Perovskite Semiconductors.

Metal halide perovskites, with general formula ABX3, consist in a continuous three-dimensional (3D) network of corner sharing metal halide octahedra, with the A cation enclosed in the cubooctahedral cavities. Here, A is a small organic or inorganic cation (e.g MA = methylammonium, Cs+), B is a divalent metallic cation (e.g. Pb2+, Sn2+), and X is a halide (Cl-, Br-, I-).

When bigger organic cations are used, low dimensional structures are created, enormously expanding the synthetic possibilities. For example, layered perovskites of the Ruddlesden-Popper series consist in the alternation of organic and inorganic layers allowing the creation two-dimensional (2D) multi quantum well-like structures.

Metal halide perovskite semiconductors possess a unique combination of optoelectronic properties, such as ambipolar carriers transport, high charge-carrier mobility,  high room temperature photoluminescence quantum yield at high excitation density, long radiative recombination lifetime (up to hundreds of ns), sharp absorption edges and high absorption coefficient.

However, the low exciton binding energy and trap-mediated recombination of 3D perovskites strongly limit their photoluminescence quantum yield (PLQY) for light-emitting applications.

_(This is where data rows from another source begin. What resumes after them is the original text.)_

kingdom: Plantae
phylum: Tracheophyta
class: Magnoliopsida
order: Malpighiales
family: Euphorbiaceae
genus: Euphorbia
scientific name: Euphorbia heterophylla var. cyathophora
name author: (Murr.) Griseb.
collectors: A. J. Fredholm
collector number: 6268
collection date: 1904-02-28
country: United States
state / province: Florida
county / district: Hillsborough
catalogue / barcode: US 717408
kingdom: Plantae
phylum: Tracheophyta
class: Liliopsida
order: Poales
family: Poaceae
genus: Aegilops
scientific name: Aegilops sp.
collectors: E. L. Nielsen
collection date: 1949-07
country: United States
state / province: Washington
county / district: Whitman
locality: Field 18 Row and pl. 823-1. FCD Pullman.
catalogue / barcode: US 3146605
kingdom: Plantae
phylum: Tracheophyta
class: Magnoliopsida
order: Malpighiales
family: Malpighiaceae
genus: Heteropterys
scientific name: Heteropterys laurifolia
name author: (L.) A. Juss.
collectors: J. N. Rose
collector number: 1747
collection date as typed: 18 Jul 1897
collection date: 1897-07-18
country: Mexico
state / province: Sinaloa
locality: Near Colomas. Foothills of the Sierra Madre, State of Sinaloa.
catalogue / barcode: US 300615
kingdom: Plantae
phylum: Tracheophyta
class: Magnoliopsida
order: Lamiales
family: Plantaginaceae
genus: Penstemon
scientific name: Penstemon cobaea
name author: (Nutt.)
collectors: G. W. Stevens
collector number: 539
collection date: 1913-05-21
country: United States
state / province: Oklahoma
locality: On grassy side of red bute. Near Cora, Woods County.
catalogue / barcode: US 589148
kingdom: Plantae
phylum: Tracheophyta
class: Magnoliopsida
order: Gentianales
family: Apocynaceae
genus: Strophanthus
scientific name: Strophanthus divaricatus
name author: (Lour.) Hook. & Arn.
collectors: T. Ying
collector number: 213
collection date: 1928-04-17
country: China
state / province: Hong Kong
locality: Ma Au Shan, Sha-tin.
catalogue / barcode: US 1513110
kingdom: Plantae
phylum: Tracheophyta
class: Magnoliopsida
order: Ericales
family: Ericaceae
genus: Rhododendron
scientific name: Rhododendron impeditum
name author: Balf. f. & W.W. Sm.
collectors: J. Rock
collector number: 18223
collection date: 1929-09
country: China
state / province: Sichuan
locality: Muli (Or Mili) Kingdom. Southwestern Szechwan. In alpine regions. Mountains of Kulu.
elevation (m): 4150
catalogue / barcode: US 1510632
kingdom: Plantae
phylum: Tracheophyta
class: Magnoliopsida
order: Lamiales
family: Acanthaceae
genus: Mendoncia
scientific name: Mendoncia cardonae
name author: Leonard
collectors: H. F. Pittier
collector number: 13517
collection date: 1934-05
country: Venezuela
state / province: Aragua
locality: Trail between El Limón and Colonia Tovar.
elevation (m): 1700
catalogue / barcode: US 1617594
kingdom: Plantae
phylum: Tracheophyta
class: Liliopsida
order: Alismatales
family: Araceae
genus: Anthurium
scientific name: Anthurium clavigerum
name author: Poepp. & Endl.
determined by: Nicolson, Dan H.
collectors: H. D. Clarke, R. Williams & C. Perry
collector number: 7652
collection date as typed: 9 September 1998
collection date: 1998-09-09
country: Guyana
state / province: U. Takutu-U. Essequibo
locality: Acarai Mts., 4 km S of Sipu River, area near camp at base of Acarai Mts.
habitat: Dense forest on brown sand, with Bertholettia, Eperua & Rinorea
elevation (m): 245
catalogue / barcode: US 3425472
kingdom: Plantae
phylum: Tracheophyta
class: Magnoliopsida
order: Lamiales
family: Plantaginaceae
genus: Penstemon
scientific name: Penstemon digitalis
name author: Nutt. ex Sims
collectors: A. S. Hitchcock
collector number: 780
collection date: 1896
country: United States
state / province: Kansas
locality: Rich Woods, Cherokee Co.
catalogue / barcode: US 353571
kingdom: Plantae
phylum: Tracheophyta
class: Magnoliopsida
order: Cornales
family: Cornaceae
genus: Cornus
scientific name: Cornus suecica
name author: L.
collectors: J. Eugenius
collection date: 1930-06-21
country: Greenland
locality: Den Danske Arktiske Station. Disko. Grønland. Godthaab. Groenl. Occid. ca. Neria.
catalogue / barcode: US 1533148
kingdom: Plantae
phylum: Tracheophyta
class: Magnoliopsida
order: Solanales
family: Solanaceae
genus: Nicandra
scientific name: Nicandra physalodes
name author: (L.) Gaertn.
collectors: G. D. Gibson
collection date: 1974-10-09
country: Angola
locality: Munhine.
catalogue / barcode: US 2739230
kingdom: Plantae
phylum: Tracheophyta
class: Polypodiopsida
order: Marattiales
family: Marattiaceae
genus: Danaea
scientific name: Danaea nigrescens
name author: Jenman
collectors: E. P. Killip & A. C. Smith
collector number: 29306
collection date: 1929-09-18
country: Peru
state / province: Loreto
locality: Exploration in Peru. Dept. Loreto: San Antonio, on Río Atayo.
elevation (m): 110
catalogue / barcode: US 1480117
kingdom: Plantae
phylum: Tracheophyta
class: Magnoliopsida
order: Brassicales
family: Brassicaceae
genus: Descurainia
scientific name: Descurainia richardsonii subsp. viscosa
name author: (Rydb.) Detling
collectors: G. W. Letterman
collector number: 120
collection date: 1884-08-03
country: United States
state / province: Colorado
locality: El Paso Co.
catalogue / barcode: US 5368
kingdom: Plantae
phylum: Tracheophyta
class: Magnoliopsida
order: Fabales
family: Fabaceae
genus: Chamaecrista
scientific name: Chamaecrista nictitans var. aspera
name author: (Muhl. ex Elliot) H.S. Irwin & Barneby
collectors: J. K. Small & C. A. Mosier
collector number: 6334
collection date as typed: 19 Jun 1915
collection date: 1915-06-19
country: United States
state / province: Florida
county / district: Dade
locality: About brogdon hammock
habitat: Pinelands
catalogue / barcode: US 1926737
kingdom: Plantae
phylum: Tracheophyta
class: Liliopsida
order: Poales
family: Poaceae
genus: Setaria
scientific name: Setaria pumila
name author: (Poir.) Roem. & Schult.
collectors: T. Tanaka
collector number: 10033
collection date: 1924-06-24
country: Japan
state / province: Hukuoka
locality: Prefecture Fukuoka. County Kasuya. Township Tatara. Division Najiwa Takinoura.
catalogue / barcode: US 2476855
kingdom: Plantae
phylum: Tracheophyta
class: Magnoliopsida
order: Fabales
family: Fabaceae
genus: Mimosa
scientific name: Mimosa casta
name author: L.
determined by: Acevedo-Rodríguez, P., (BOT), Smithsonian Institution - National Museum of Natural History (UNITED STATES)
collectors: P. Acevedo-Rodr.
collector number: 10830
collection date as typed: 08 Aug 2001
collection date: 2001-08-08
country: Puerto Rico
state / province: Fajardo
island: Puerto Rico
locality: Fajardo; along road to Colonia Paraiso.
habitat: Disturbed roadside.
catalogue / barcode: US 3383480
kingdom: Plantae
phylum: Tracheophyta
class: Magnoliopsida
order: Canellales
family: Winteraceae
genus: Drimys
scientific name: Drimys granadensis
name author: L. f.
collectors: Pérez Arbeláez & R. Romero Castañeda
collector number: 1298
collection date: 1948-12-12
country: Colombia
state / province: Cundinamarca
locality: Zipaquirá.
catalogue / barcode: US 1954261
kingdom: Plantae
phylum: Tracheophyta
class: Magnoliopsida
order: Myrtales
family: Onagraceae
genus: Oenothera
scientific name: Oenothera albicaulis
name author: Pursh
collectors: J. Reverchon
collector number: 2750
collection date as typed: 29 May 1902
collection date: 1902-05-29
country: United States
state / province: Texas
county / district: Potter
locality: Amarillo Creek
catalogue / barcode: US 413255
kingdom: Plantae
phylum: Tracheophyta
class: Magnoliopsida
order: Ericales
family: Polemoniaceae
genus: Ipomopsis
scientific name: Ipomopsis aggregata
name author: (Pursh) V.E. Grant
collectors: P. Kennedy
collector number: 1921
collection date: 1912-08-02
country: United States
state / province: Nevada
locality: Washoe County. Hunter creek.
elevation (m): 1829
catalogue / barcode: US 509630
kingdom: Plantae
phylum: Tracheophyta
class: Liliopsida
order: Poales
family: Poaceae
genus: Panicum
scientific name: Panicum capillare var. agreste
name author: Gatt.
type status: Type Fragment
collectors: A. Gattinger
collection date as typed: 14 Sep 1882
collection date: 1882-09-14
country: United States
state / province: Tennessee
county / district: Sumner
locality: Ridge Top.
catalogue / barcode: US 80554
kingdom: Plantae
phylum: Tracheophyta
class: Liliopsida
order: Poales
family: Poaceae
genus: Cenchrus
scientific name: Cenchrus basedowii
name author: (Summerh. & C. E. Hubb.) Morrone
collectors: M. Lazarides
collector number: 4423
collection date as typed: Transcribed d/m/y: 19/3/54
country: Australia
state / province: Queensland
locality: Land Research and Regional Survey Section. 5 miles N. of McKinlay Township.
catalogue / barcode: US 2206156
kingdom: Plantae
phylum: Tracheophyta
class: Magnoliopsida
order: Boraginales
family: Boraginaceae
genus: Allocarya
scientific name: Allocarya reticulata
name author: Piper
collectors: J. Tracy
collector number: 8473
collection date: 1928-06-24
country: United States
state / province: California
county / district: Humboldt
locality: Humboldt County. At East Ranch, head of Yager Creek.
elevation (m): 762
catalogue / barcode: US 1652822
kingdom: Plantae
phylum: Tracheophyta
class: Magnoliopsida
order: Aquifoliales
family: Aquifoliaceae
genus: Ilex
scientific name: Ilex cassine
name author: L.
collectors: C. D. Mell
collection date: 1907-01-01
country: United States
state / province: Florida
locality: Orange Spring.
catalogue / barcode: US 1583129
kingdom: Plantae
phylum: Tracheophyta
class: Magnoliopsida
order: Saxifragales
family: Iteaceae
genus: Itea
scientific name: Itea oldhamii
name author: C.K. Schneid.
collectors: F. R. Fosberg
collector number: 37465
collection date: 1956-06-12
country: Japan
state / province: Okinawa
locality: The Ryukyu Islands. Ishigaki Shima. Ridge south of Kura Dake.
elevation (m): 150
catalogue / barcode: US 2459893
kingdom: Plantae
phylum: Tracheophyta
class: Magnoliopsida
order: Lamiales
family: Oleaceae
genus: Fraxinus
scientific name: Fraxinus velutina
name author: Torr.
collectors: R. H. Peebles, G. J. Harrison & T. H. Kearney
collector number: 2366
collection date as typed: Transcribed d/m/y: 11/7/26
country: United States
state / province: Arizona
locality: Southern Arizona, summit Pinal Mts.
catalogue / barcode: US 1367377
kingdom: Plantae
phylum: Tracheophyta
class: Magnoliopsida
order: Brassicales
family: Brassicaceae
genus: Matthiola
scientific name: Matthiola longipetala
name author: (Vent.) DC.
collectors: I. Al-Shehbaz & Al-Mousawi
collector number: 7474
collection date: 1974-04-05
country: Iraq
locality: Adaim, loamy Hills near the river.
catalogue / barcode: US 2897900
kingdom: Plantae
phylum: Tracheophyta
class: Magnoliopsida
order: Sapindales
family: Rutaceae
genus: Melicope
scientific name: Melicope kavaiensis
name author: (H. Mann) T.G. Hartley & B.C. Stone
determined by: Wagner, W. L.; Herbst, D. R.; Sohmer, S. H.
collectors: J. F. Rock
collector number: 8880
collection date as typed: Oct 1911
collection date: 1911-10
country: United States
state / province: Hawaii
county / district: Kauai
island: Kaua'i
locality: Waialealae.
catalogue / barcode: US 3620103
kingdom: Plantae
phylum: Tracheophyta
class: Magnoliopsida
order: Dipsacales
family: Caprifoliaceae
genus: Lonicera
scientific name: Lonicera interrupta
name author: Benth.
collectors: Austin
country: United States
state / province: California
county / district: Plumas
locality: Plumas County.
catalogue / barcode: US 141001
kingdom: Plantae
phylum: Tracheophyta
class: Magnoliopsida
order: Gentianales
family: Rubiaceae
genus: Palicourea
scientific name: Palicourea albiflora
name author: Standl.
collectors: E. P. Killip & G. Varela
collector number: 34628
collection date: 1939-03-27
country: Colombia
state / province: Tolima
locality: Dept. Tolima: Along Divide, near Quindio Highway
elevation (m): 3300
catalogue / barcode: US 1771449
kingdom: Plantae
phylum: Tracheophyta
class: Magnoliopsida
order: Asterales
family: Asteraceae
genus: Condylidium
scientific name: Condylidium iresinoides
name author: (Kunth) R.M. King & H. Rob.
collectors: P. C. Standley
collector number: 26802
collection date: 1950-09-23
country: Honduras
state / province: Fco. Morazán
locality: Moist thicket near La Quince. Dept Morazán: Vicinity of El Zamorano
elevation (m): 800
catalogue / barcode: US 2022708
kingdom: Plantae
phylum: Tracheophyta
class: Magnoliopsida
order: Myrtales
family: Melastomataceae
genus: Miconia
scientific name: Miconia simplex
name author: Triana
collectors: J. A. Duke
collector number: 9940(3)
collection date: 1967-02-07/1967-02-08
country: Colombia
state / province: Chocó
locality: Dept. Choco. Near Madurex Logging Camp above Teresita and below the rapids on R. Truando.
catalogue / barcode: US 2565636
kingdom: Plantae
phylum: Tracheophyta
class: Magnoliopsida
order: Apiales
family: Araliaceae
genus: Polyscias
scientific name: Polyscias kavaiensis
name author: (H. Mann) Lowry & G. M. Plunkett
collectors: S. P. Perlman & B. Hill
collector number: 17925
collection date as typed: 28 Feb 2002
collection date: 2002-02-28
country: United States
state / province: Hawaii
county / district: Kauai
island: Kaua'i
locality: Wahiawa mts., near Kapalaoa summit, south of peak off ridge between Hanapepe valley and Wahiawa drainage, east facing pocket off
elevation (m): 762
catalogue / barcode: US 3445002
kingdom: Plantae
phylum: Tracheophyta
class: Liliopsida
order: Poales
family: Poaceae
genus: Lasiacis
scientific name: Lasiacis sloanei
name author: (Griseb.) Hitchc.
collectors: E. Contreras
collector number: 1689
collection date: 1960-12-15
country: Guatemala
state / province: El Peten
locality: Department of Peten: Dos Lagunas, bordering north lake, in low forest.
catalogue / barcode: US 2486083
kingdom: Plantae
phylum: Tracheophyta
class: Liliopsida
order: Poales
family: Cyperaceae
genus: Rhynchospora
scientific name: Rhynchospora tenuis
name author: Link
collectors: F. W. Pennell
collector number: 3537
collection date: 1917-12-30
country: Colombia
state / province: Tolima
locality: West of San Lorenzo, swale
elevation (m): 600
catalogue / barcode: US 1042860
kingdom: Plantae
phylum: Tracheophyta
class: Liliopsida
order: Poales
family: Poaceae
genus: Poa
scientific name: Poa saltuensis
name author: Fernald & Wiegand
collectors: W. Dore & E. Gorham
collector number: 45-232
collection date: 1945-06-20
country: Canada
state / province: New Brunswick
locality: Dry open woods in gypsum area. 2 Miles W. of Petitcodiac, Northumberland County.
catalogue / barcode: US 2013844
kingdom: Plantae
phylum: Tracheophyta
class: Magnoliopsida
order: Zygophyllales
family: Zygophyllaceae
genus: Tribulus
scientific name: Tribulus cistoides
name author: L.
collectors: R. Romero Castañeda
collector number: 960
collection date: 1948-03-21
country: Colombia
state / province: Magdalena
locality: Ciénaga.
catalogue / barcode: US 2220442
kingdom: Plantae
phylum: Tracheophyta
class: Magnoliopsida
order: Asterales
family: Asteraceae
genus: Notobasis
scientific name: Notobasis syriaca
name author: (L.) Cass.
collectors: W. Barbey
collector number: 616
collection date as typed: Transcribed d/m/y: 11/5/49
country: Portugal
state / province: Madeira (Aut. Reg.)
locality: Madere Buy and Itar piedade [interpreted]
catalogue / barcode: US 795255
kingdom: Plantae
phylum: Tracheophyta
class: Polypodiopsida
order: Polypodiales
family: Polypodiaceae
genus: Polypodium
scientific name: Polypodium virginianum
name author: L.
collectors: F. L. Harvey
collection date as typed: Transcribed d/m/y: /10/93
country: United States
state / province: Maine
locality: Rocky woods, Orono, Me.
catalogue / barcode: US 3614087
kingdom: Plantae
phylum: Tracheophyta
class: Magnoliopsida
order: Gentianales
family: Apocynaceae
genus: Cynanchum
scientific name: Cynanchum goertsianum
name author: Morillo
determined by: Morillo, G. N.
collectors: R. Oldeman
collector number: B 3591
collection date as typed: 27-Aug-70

In this project will engineer advanced perovskite films with high photoluminescence yield, targeting films with mixed dimensionalities (2D/3D multidimensional systems) to obtain the perfect balance between efficient radiative recombination, long radiative lifetime and high mobility.

Photophysical characterization.

Material’s suitability for lasing will be assessed through:

  • Photophysical characterization (time resolved photoluminescence and ultrafast transient absorption) to evaluate excited state lifetime and the presence of energy transfer
  • Vibrational and electronic spectroscopy to verify structure/property relationships
  • Charge transport studies in diode and transistor architectures
  • Evaluation of gain characteristics by studying amplified spontaneous emission in perovskite slab waveguides
  • Lasing in planar microcavities, vertical cavity surface-emitting lasers (VCSEL) and distributed optical feedback structures (DFB), where a periodic grating structure is combined with the perovskite film to provide high Q-factor and excellent control of spatial and spectral characteristics of the laser beam.

Electroluminescent devices.

After selecting materials with best transport and luminescence properties, the following objectives will be targeted:

  • Realization of high efficiency and high brightness light emitting diodes (LEDs) and light emitting field effect transistors (LE-FETs)
  • Minimization of optical losses due to the contact with the electrodes
  • Integration of the optical resonator in the planar or multi-layer vertical device structure - Efficient thermal management
  • Realization of the electrically injected perovskite laser, characterization of the fundamental lasing parameters and of the photophysical processes occurring in operational devices.